[YOUR OBJECTIVE]
Put every line of the rows below into a numbered list, skipping blank lines and leaving out the pictures.

....

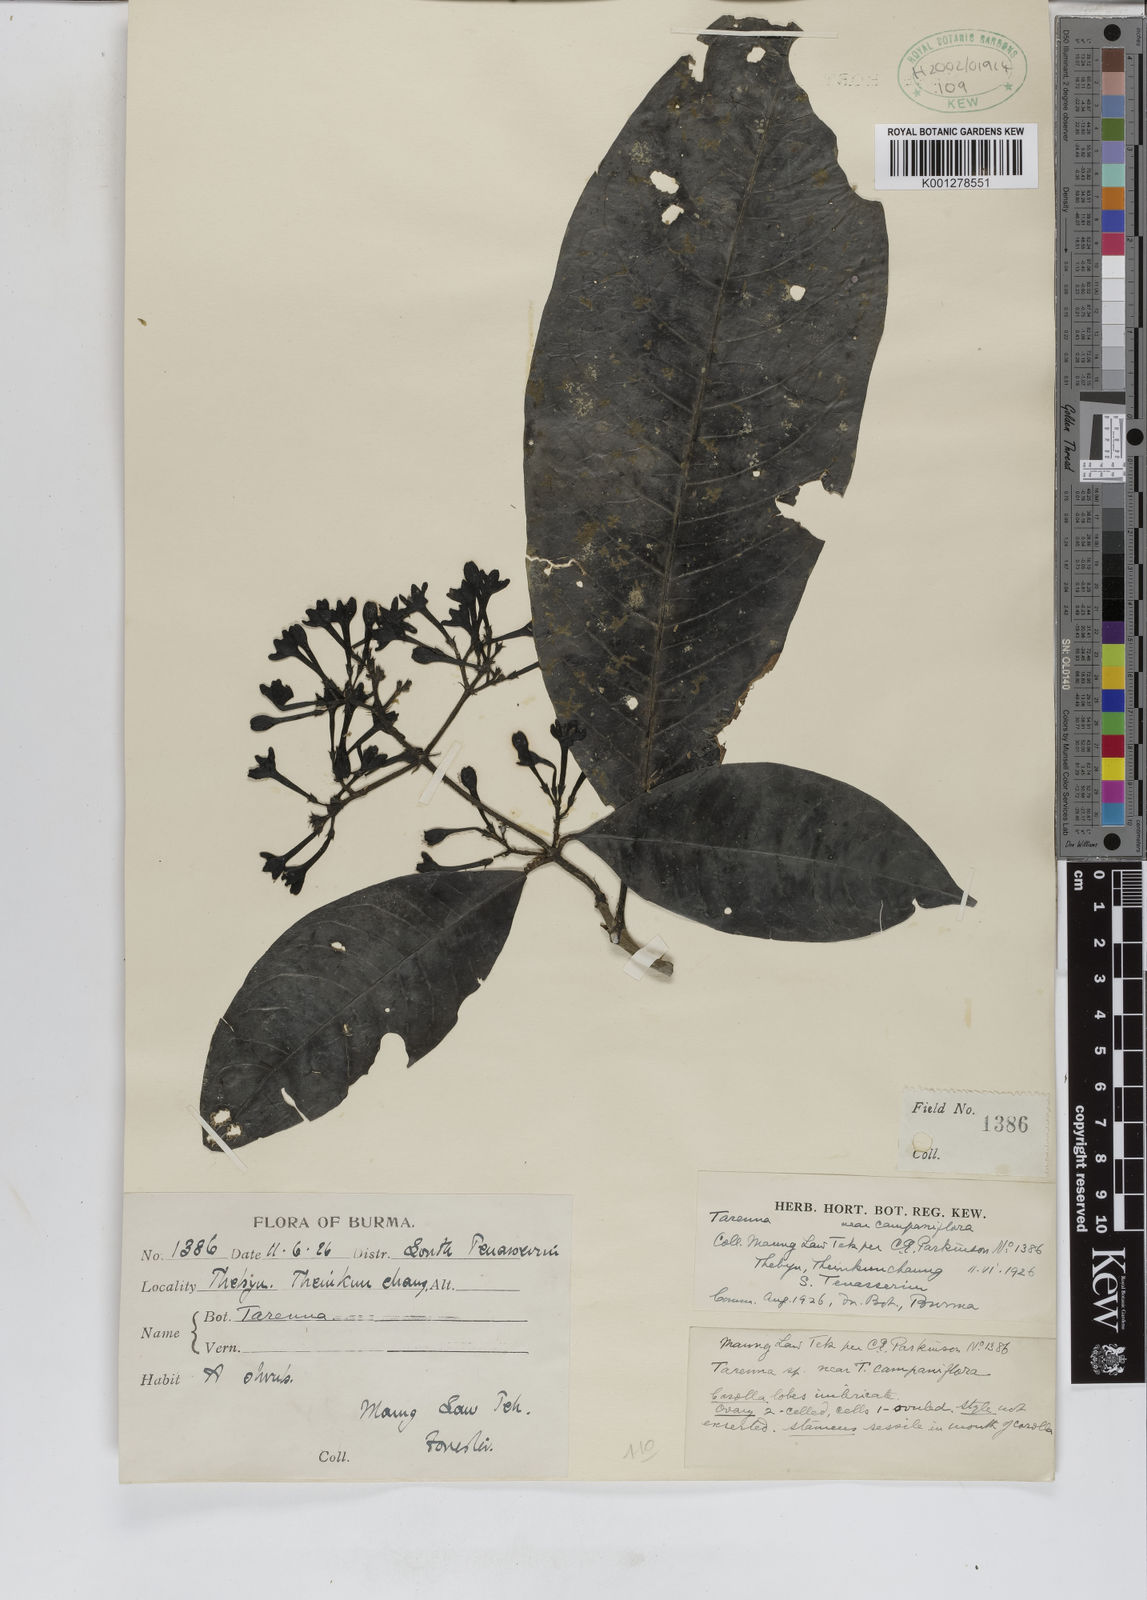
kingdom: Plantae
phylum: Tracheophyta
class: Magnoliopsida
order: Gentianales
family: Rubiaceae
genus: Tarenna
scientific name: Tarenna campaniflora
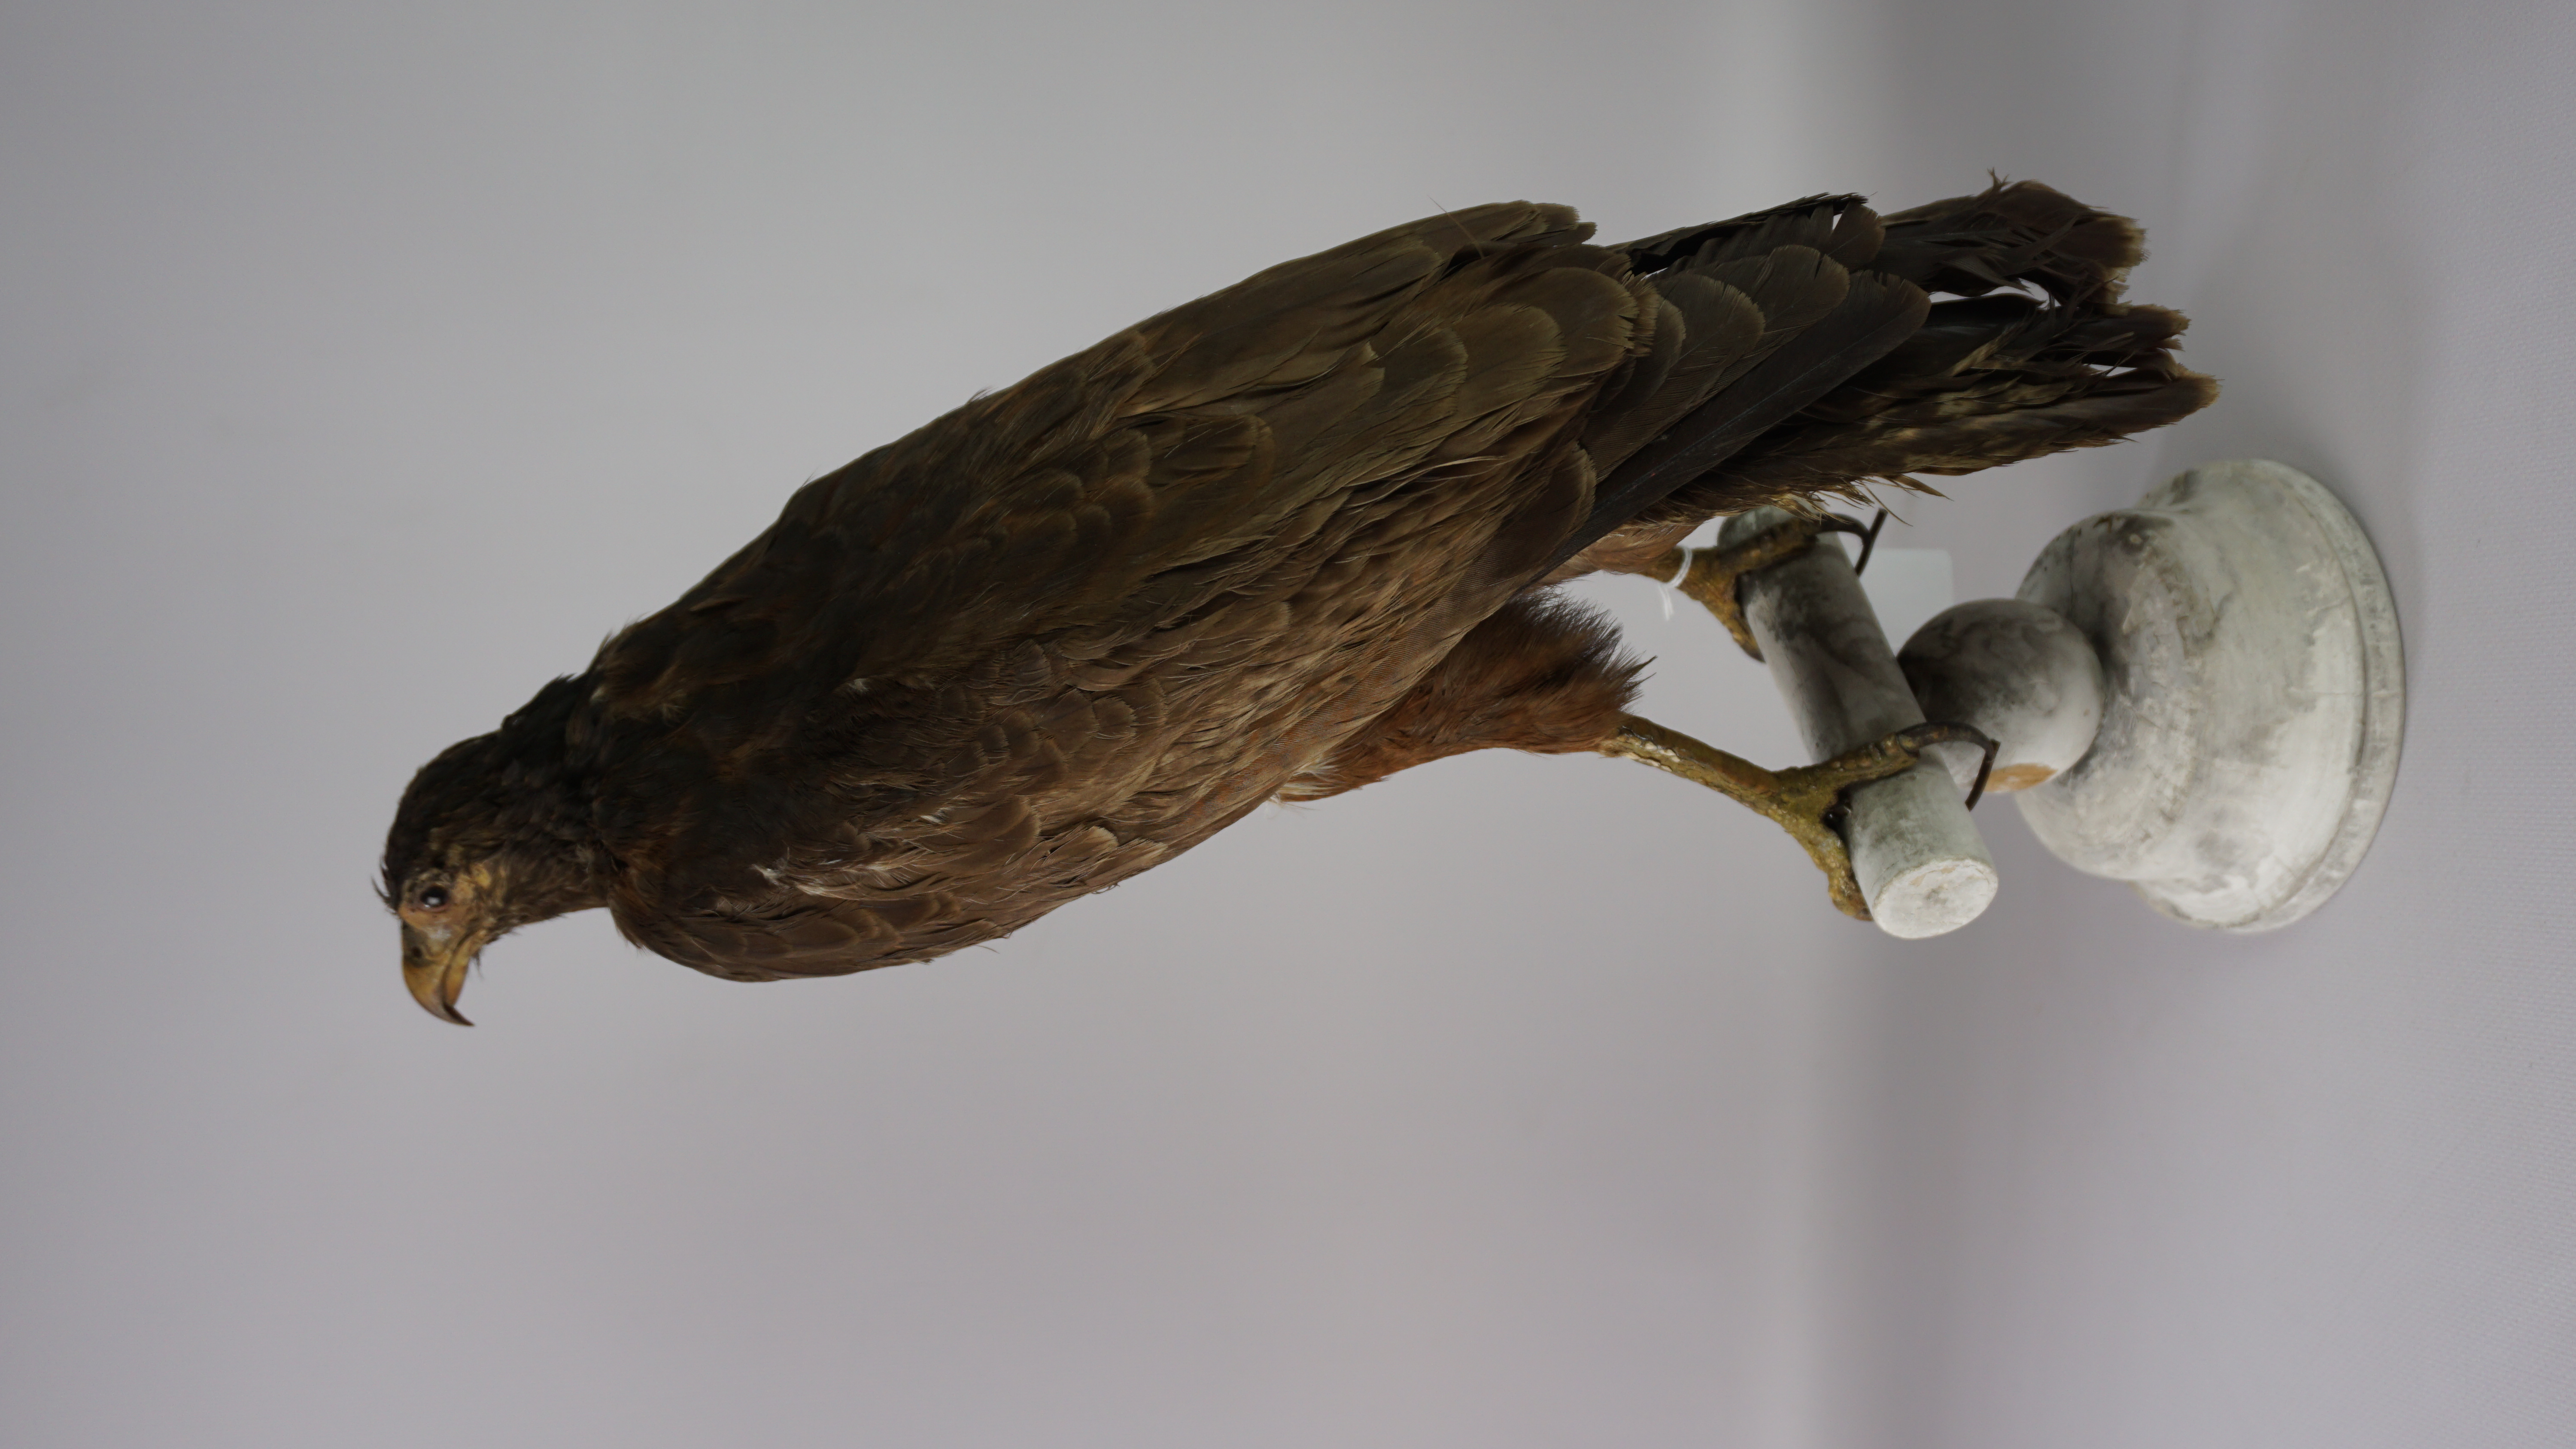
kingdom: Animalia
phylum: Chordata
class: Aves
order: Accipitriformes
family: Accipitridae
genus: Buteogallus
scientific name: Buteogallus aequinoctialis
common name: Rufous crab hawk
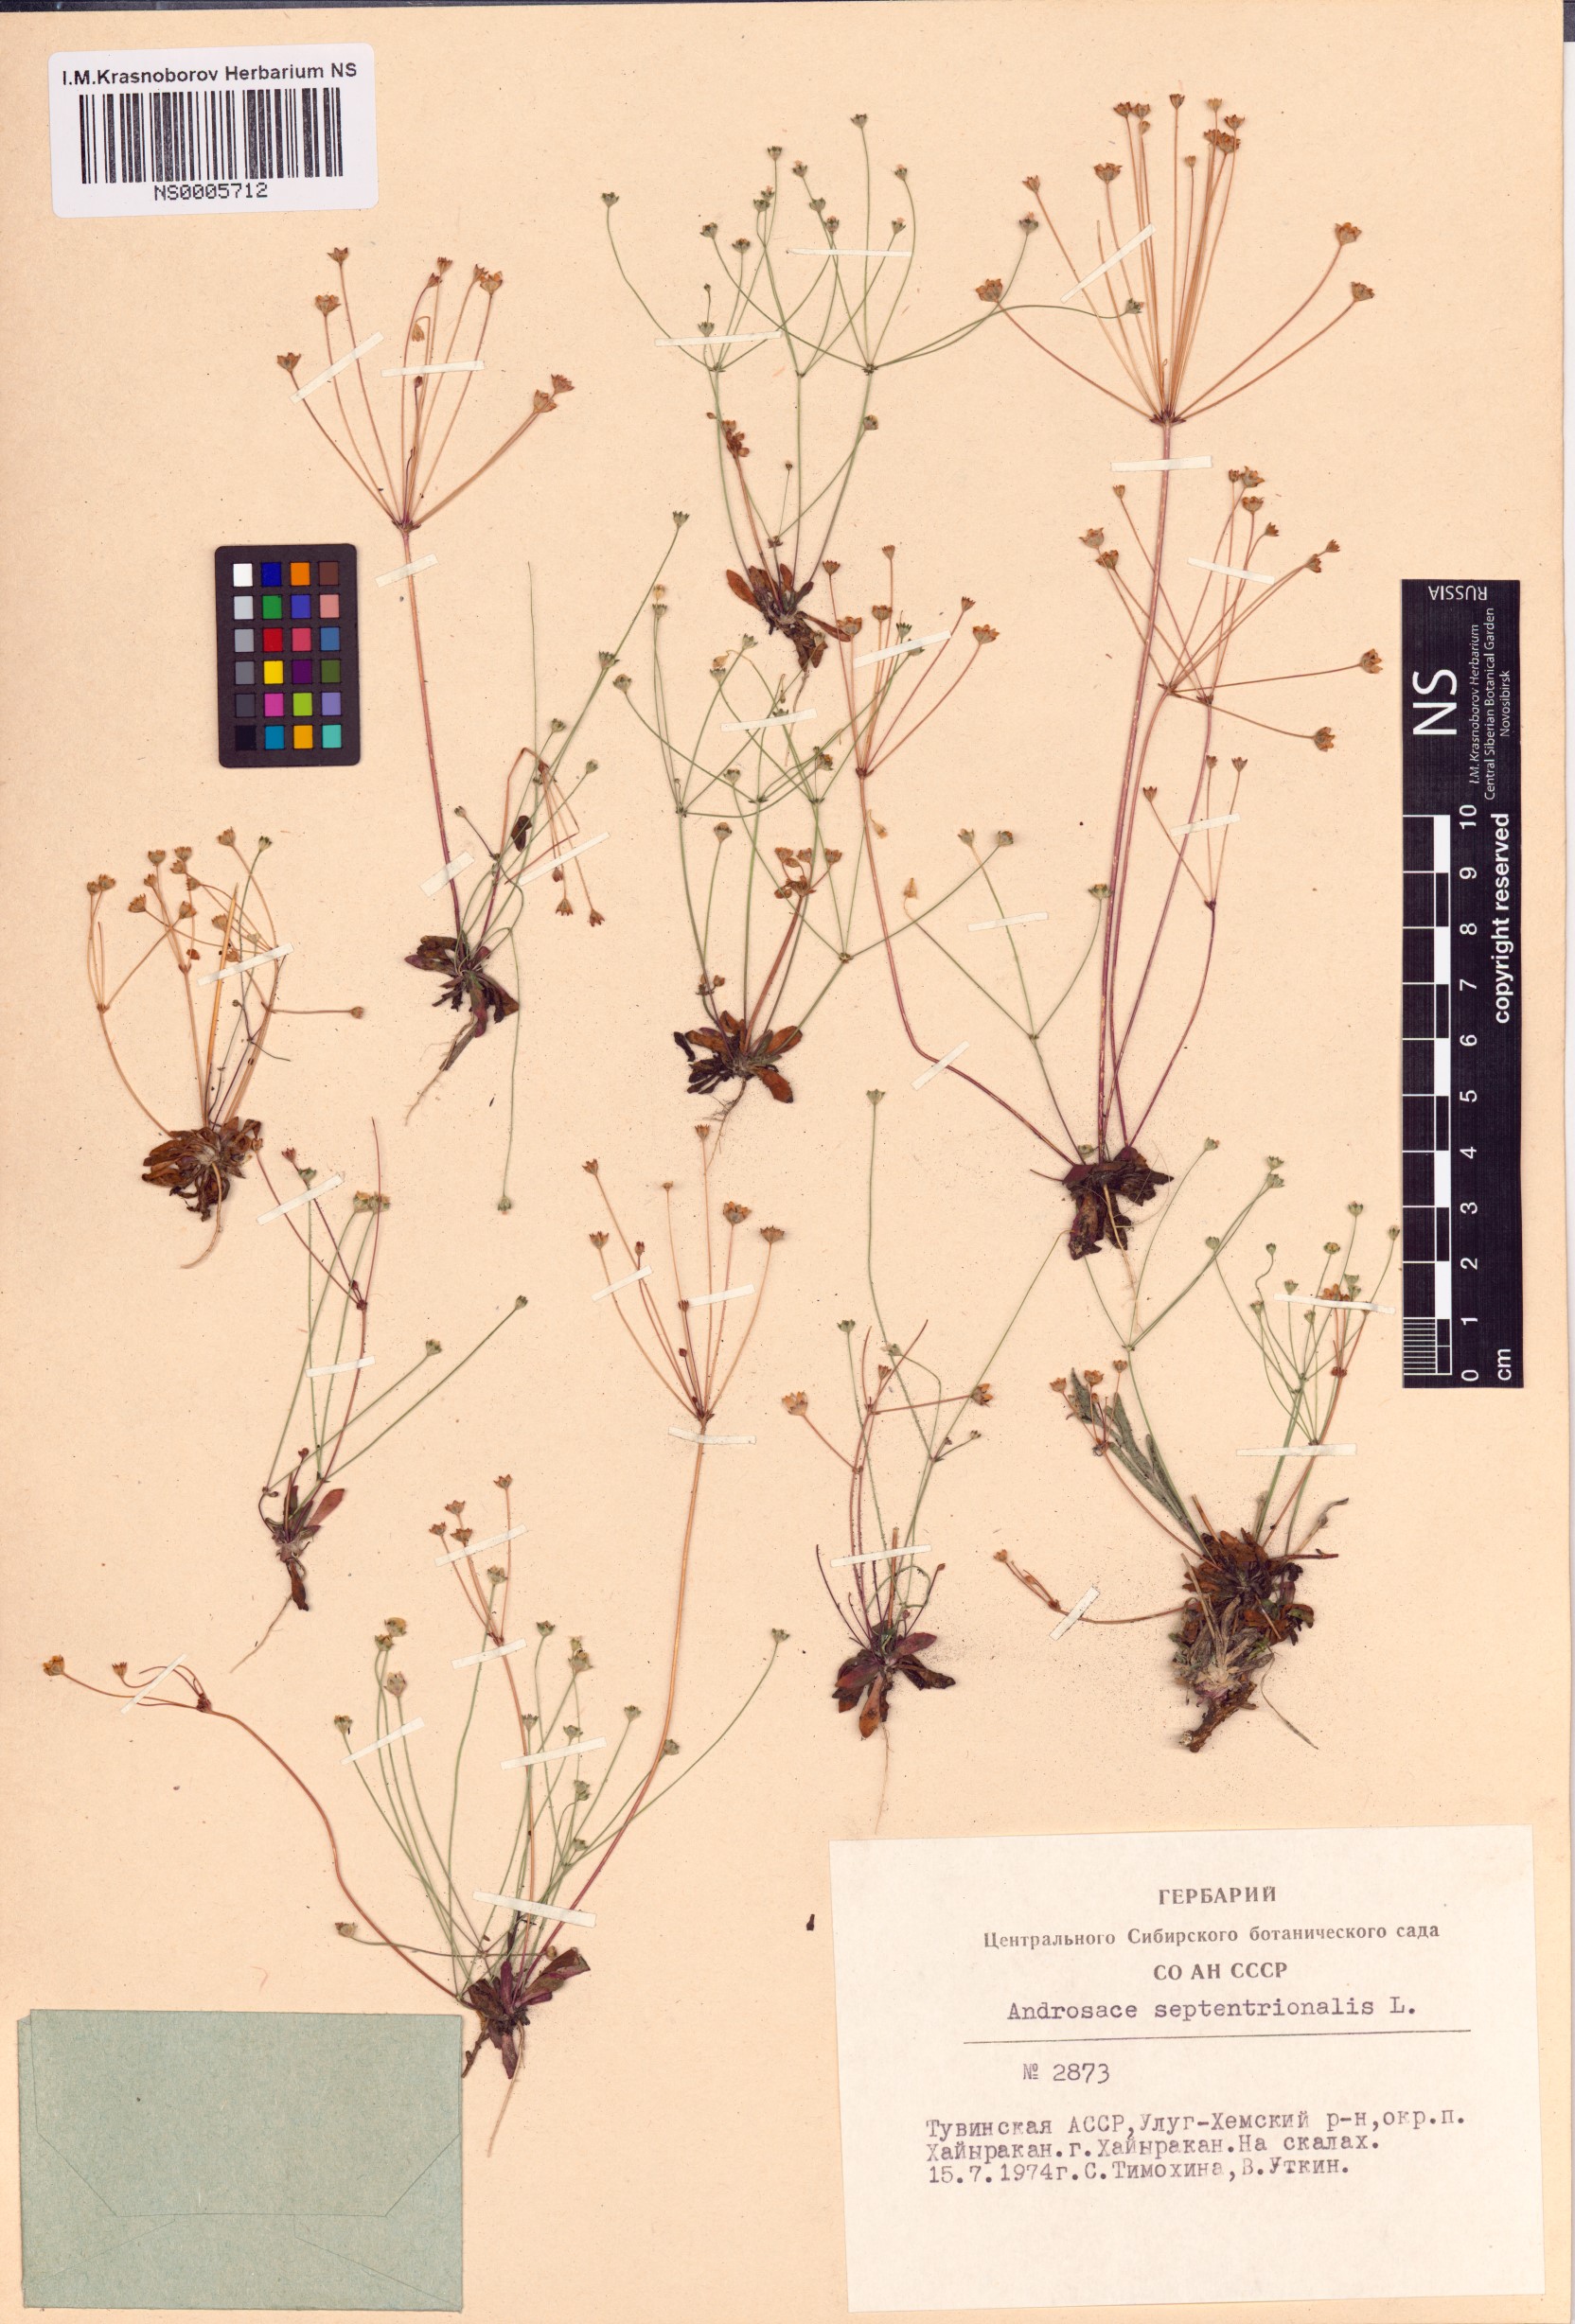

....

[RIGHT ANSWER]
1. kingdom: Plantae
2. phylum: Tracheophyta
3. class: Magnoliopsida
4. order: Gentianales
5. family: Rubiaceae
6. genus: Tarenna
7. scientific name: Tarenna campaniflora
8. kingdom: Animalia
9. phylum: Chordata
10. class: Aves
11. order: Accipitriformes
12. family: Accipitridae
13. genus: Buteogallus
14. scientific name: Buteogallus aequinoctialis
15. common name: Rufous crab hawk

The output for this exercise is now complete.